== TEXT PASSAGE ==
- Date: November 10, 2013
- Location: University of Calgary Theatre, Calgary, Alberta
- Country: Canada
- Hosted by: Shelagh Rogers and Benoit Bourque
- Website: folkawards.ca

= 9th Canadian Folk Music Awards =

2013 music awards ceremony

The 9th Canadian Folk Music Awards were presented at the University of Calgary Theatre in Calgary, Alberta on November 10, 2013. The ceremony was hosted by the CBC's Shelagh Rogers and musician Benoit Bourque. Overall, 70 artists and groups were announced as nominees in 19 categories who hailed from eight provinces and two territories in Canada. Two additional special category award recipients were announced honouring this year's Unsung Hero and Folk Music Canada's Innovator Award.

==Nominees and recipients==
Recipients are listed first and highlighted in boldface.
===
== DATA PROVIDED ==
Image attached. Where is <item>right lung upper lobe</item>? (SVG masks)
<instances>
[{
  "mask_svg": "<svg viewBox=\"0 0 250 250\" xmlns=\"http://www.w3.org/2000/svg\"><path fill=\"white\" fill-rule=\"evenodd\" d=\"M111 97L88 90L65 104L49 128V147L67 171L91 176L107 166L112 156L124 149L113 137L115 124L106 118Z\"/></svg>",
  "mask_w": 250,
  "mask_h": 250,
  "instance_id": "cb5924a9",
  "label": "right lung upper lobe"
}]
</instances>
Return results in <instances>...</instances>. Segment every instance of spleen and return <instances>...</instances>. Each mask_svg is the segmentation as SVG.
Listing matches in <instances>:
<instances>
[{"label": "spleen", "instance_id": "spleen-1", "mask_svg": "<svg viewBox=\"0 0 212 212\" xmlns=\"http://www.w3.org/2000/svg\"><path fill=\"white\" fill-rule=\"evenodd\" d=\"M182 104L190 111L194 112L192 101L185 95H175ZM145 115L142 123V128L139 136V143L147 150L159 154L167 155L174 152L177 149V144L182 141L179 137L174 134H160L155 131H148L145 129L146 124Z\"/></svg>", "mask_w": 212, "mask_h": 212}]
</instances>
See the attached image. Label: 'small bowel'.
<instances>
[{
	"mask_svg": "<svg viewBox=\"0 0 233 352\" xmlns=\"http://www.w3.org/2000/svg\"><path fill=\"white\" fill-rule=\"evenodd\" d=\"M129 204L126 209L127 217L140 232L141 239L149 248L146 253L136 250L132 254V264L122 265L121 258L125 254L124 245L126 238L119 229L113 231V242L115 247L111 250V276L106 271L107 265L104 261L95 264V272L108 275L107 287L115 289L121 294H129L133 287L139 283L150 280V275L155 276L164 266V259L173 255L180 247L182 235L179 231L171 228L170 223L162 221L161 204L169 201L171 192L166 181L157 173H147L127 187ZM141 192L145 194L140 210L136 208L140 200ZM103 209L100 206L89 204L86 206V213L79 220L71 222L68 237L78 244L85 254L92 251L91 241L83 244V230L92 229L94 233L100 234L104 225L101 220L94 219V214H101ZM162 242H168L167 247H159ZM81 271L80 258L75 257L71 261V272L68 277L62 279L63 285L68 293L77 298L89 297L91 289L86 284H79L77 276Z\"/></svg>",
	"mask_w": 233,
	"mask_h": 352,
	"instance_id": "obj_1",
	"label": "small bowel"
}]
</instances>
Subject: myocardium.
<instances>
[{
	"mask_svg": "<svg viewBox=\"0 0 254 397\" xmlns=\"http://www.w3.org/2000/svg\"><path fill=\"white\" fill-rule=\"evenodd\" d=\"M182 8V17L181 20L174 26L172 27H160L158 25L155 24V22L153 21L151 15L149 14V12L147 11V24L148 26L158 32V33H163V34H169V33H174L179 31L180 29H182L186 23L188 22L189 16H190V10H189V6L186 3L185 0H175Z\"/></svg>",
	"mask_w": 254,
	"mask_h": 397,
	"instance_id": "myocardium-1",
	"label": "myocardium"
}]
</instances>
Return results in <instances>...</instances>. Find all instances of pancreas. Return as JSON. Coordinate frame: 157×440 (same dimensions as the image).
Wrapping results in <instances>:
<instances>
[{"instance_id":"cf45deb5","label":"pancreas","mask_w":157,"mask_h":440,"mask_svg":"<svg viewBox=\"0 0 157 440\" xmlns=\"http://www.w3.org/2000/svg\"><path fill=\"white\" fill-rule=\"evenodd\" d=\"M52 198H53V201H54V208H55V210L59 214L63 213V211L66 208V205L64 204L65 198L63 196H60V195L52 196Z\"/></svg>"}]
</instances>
===
→ **WORK TO DO**:
[1] In the awards passage, how many categories had nominees?
[2] Summarize the awards passage in two sentences.
[3] Please transcribe everything in the awards passage from "2013 music awards" down to "Canada's Innovator Award.".

→ **TASK-BY-TASK RESULTS**:
[1] 19 categories.

[2] The 9th Canadian Folk Music Awards were presented on November 10, 2013, at the University of Calgary Theatre in Calgary, Alberta, with the CBC's Shelagh Rogers and musician Benoit Bourque as hosts. Seventy artists and groups from eight provinces and two territories were nominated in 19 categories, and recipients of two special awards, the Unsung Hero and Folk Music Canada's Innovator Award, were also announced.

[3]
2013 music awards ceremony

The 9th Canadian Folk Music Awards were presented at the University of Calgary Theatre in Calgary, Alberta on November 10, 2013. The ceremony was hosted by the CBC's Shelagh Rogers and musician Benoit Bourque. Overall, 70 artists and groups were announced as nominees in 19 categories who hailed from eight provinces and two territories in Canada. Two additional special category award recipients were announced honouring this year's Unsung Hero and Folk Music Canada's Innovator Award.